Sulla balbuziente “Can’t Go Back”, reminescente di certe contorsioni alla James Blake, fan capolino le sorelle Ibeyi e Sheila Maurice-Grey, leader dei Kokoroko. Tra i momenti più immediatamente accattivanti, l’altro singolo “Only” e il duetto con Léa Sen “What If You Hypnotize Me?”, capaci di mescolare inserti di immediatezza melodica sopra strutture all’argento vivo.
Quando “Lahai” rallenta, i risultati sono comunque emotivi; “Inclination Compass (Tenderness)” ci mostra l’autore nella sua veste più intima, quel timbro vocale così pastoso e imbronciato riempie lo spazio con pochi tratti, “Evidence” invece svolazza tra le note del pentagramma come un valzer d’antan, ancora una volta decostruendo con gusto elettronico quello che sarebbe altrimenti parso un bozzetto quasi neoclassico.
Un ascolto certo di settore, dedicato a quel pubblico prescelto dai gusti un po’ selettivi che ama seguire le continue evoluzioni del cantautorato elettronico in forma libera e scevra dei soliti stereotipi - alla co-produzione accanto a Sampha su grosso dei brani, non a caso, trova posto lo spagnolo El Guincho, noto per un gusto particolarmente hyper ma sempre legato a una forma di folklore tradizionale.

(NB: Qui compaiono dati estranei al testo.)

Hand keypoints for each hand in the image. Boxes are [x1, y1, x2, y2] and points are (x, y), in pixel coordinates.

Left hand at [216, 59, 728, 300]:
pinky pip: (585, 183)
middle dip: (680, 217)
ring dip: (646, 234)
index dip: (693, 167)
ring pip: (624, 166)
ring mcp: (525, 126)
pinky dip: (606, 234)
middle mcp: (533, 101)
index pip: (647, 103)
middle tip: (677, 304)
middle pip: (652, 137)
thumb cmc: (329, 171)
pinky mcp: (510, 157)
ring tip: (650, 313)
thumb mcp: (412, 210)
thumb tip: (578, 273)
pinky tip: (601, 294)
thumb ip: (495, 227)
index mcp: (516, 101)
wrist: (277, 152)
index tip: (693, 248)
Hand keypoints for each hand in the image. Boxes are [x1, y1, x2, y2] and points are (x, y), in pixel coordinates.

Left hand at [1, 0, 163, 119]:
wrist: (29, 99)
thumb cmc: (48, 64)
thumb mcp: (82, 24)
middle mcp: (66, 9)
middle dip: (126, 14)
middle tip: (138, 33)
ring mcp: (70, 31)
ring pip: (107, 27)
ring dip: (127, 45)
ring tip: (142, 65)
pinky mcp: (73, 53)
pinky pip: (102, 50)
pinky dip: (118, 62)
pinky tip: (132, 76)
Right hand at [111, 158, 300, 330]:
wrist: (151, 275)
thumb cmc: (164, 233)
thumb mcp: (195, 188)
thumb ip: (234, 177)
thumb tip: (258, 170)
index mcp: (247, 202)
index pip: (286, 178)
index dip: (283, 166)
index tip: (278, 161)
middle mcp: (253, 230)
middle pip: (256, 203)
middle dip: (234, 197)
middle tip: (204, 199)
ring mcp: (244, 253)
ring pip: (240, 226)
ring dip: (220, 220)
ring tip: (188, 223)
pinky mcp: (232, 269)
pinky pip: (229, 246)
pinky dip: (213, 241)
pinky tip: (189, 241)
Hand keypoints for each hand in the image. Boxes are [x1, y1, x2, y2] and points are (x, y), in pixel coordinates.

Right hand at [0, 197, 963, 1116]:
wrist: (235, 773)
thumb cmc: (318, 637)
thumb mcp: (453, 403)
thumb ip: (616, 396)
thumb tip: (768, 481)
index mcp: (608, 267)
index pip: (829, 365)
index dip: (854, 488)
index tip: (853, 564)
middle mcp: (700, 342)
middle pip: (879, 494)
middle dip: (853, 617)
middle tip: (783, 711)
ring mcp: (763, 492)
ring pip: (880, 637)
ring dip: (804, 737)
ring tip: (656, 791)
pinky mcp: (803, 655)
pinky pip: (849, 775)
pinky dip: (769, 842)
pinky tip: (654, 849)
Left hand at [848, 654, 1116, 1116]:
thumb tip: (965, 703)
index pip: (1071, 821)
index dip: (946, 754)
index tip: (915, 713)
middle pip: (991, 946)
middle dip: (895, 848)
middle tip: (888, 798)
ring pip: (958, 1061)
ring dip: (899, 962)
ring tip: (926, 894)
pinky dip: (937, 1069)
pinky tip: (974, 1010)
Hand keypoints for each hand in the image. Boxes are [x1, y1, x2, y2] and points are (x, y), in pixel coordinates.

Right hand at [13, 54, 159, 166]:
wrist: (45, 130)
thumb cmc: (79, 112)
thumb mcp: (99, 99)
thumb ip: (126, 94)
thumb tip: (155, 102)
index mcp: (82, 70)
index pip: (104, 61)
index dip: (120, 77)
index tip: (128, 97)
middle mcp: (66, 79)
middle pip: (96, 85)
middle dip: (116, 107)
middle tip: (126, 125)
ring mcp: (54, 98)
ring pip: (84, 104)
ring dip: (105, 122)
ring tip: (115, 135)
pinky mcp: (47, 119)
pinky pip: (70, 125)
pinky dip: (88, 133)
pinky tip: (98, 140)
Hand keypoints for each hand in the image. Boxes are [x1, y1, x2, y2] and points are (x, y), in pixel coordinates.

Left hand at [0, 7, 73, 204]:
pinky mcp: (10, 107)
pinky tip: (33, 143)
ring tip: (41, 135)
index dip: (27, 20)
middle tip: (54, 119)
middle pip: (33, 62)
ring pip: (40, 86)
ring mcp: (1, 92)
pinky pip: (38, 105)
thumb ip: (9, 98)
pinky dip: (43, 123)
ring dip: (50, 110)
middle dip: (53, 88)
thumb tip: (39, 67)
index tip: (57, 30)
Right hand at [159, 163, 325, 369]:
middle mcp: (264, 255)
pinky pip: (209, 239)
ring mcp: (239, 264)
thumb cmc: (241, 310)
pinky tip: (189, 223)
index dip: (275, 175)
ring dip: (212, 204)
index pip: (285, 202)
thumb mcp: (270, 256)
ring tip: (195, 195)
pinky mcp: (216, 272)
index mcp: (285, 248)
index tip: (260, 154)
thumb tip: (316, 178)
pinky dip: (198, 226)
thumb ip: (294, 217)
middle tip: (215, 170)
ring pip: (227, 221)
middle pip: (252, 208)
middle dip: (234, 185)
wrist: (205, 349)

L’ascolto si conclude – o per meglio dire, si interrompe – con “Rose Tint”, altra sinuosa produzione pianistica avvolta da beat e squame digitali, che lascia l’ascoltatore appeso all’amo sino all’ultima nota in levare: Sampha esce di scena così com’era entrato, possente eppure mai invadente, l’anti-divo del soul elettronico che steccati non ha. Che tipo.